Reputation: 3
I am trying to optimize this code that creates a dummy when the column's value (of a pyspark dataframe) is in [categories].
When the run is on 100K rows, it takes about 30seconds to run. In my case I have around 20M rows which will take a lot of time.
def create_dummy(dframe,col_name,top_name,categories,**options):
lst_tmp_col = []
if 'lst_tmp_col' in options:
lst_tmp_col = options["lst_tmp_col"]
udf = UserDefinedFunction(lambda x: 1 if x in categories else 0, IntegerType())
dframe = dframe.withColumn(str(top_name), udf(col(col_name))).cache()
dframe = dframe.select(lst_tmp_col+ [str(top_name)])
return dframe
In other words, how do I optimize this function and cut the total time down regarding the volume of my data? And how to make sure that this function does not iterates over my data?

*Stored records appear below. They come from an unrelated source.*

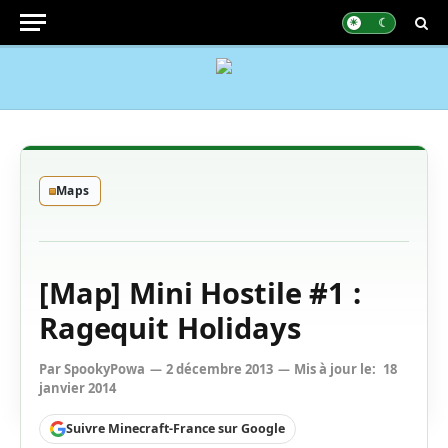
Maps
[Map] Mini Hostile #1 :
Ragequit Holidays
Par
SpookyPowa
2 décembre 2013
Mis à jour le:
18
janvier 2014
Suivre Minecraft-France sur Google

Appreciate your suggestions. Thanks
Upvotes: 0
Views: 421
Reputation: 42332
You don't need a UDF for encoding the categories. You can use isin
:
import pyspark.sql.functions as F
def create_dummy(dframe, col_name, top_name, categories, **options):
lst_tmp_col = []
if 'lst_tmp_col' in options:
lst_tmp_col = options["lst_tmp_col"]
dframe = dframe.withColumn(str(top_name), F.col(col_name).isin(categories).cast("int")).cache()
dframe = dframe.select(lst_tmp_col + [str(top_name)])
return dframe
Upvotes: 1